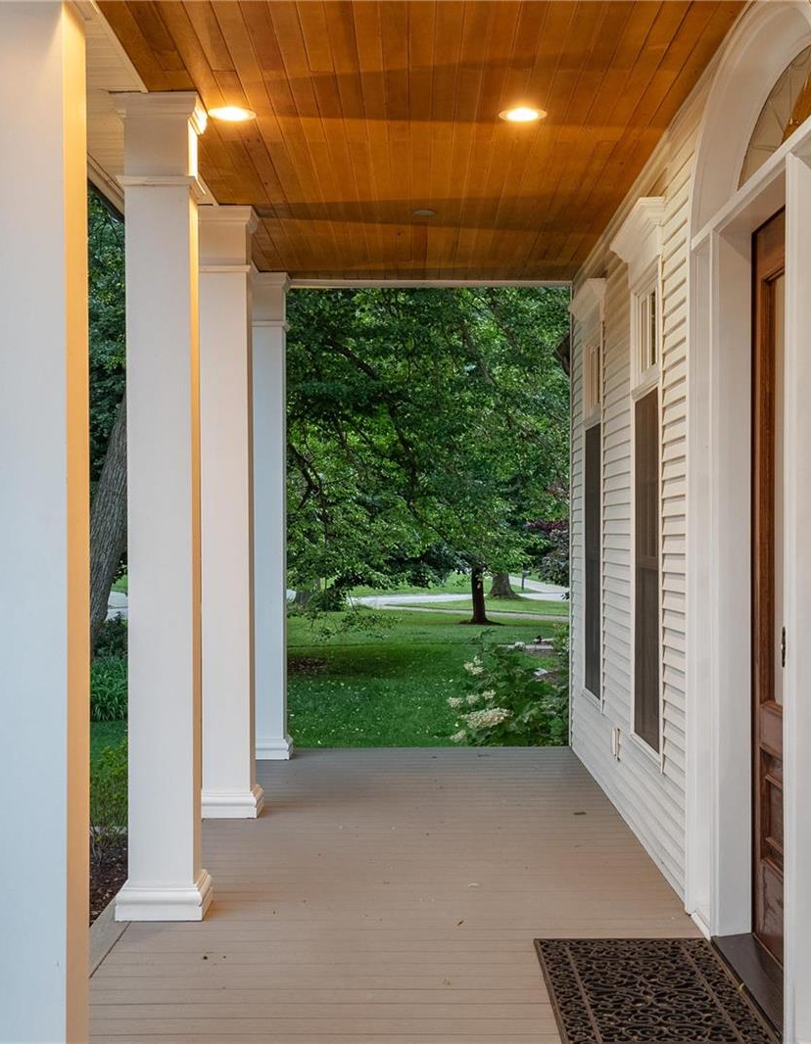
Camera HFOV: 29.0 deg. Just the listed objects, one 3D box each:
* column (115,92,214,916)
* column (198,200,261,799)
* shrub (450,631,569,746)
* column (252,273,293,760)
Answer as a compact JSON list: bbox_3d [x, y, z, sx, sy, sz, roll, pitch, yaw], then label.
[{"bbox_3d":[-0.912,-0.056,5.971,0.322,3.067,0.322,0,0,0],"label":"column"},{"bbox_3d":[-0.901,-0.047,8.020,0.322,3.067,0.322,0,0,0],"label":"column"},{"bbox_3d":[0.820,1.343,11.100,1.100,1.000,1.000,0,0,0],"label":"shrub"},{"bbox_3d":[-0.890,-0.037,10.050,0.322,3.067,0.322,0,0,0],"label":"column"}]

* [About this task]
Please rewrite the records above with "listed objects" replaced by "named objects" and everything else unchanged, leaving out the pictures.

* [The completed task]
Camera HFOV: 29.0 deg. Just the named objects, one 3D box each:
* column (115,92,214,916)
* column (198,200,261,799)
* shrub (450,631,569,746)
* column (252,273,293,760)
Answer as a compact JSON list: bbox_3d [x, y, z, sx, sy, sz, roll, pitch, yaw], then label.
[{"bbox_3d":[-0.912,-0.056,5.971,0.322,3.067,0.322,0,0,0],"label":"column"},{"bbox_3d":[-0.901,-0.047,8.020,0.322,3.067,0.322,0,0,0],"label":"column"},{"bbox_3d":[0.820,1.343,11.100,1.100,1.000,1.000,0,0,0],"label":"shrub"},{"bbox_3d":[-0.890,-0.037,10.050,0.322,3.067,0.322,0,0,0],"label":"column"}]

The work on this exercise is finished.